President Obama faces a serious dilemma over the Afghan war. He campaigned on the Afghanistan war as the “war of necessity” and repeatedly criticized the Bush administration for its alleged distraction from the Afghanistan operation by its supposed military adventurism in Iraq. This was a convenient tactic for the Obama campaign; they could appeal to the far left by berating the president for the war in Iraq, but appear to be tough by insisting that we throw all our efforts into Afghanistan and get Bin Laden.
Unfortunately for the new president, the campaign is over and he is now the commander-in-chief of the United States. It is clearly a role he is totally unprepared for and uncomfortable with. The left wing radical base of his party demands that all the troops be withdrawn immediately, which the president cannot do without contradicting his own pronouncements about the importance and necessity of winning in Afghanistan. His own general, Stanley McChrystal has told the president he requires more troops to secure victory. Now Obama the candidate has painted Obama the president into a corner. Obama merely used the war in Afghanistan as a convenient club with which to bash the Bush administration, while still appearing tough on terrorists. Now, as president, he has dithered for more than seventy days while his general waits for an answer.
Obama is entirely focused on “fundamentally changing the United States of America.” His attention is completely centered on domestic issues – presently healthcare. Securing a government takeover of the healthcare system is truly the Holy Grail for the president and his statist followers. Now the pesky war in Afghanistan threatens to distract from placing the crowning jewel on the past seventy-five years of government growth. If the president gives General McChrystal the troops he requires, he will alienate many of his core supporters – the left-wing diva Arianna Huffington even stated this week that Vice President Biden should resign in protest if Obama sends additional forces to Afghanistan. Lefty Wisconsin Senator Russ Feingold has recently come out forcefully against sending additional forces to the Afghan theater.

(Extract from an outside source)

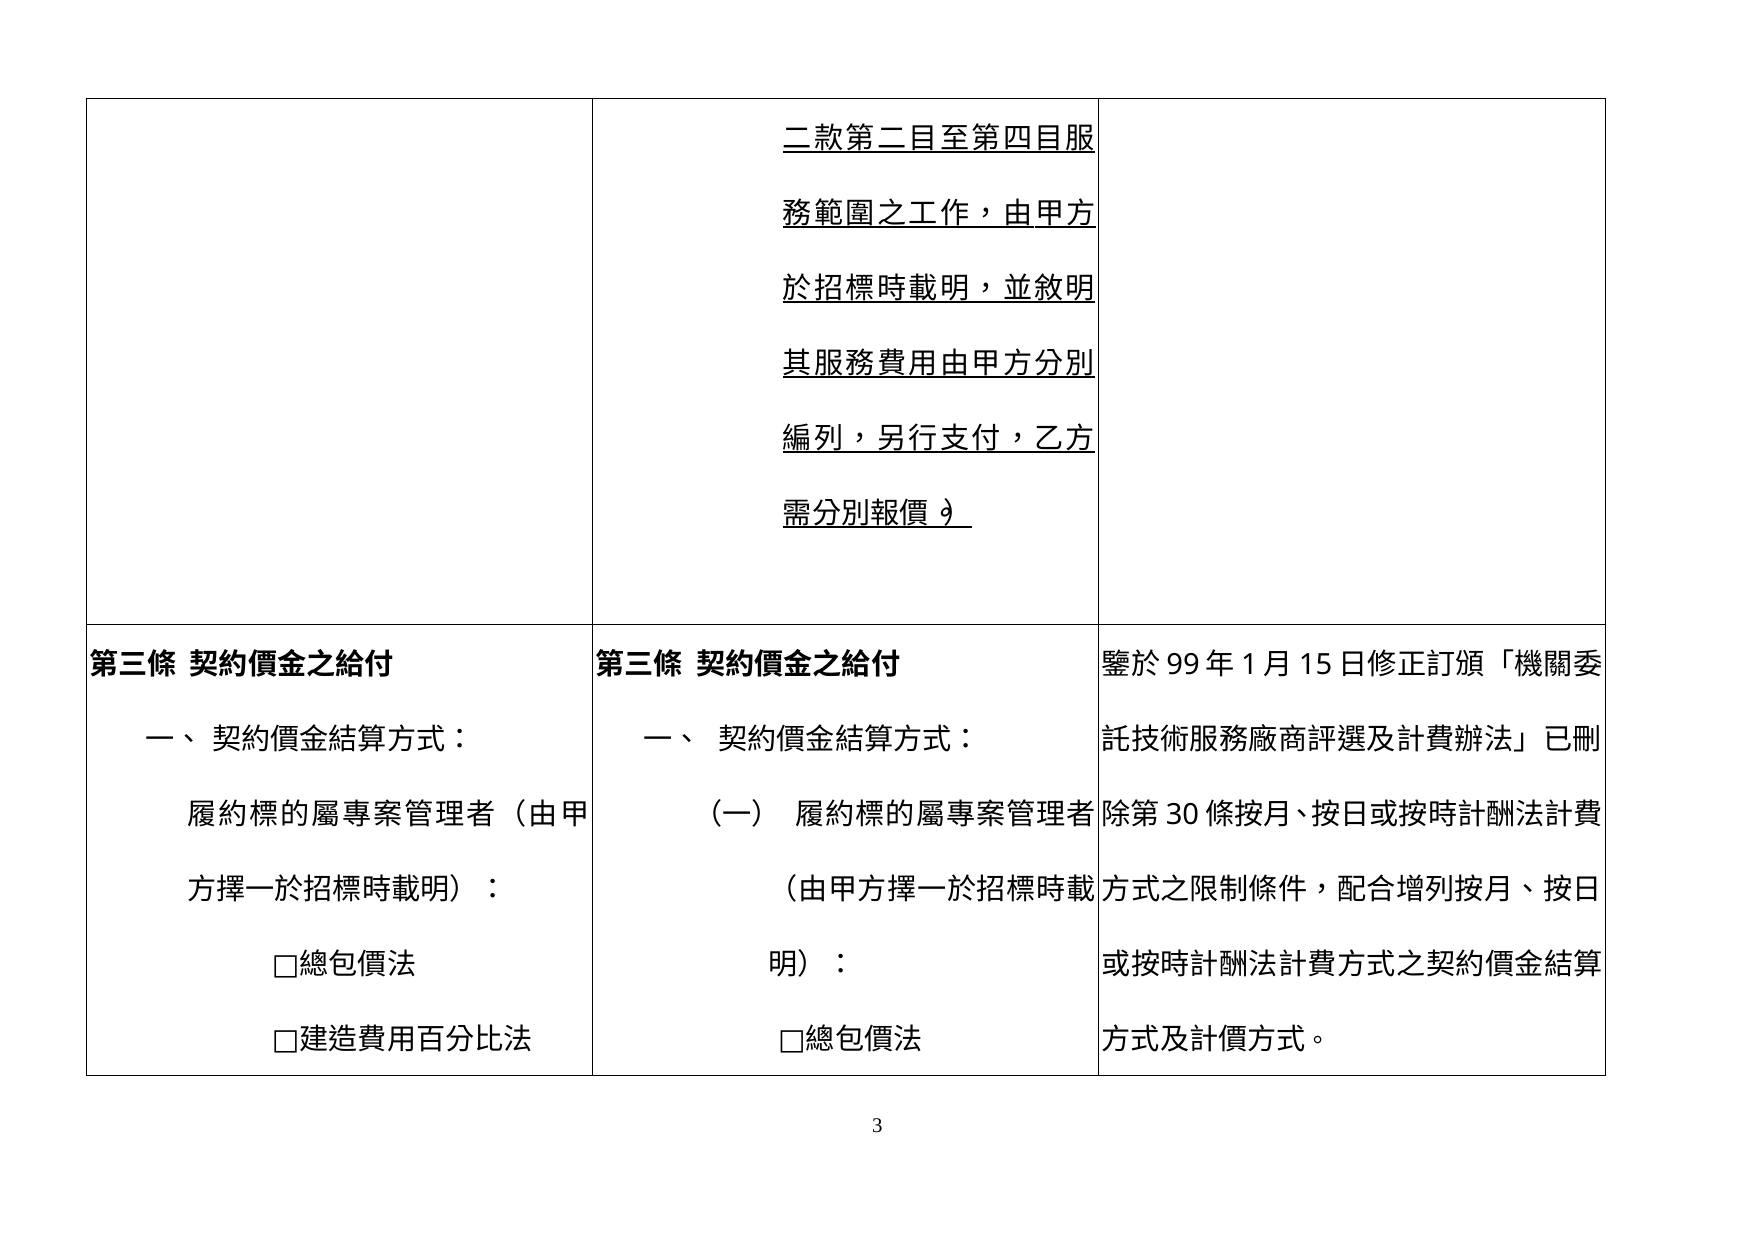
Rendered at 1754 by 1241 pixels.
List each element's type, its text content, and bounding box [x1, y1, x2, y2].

table_cell 鑒於99年1月15日修正訂頒「機關委託技術服務廠商評選及計費辦法」已刪除第30條按月、按日或按時計酬法計費方式之限制條件，配合增列按月、按日或按時計酬法計費方式之契約價金結算方式及計價方式。 [1099, 625, 1605, 1074]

So the president equivocates while American soldiers wait for reinforcements. President Obama and the great warrior Joe Biden are conducting an inquiry into the best strategy for Afghanistan even though they just announced that they had a comprehensive strategy in place in the springtime. What the president is really doing is simply stalling until congressional Democrats can finish crafting their secret healthcare bill and ram it through on a party line vote some late Friday night.
President Obama is finding out the hard way that being an actual leader and wartime president is lot harder than making high-sounding, empty speeches about hope and change; it requires courage and decisiveness – traits that are not developed during a career of “community organizing.”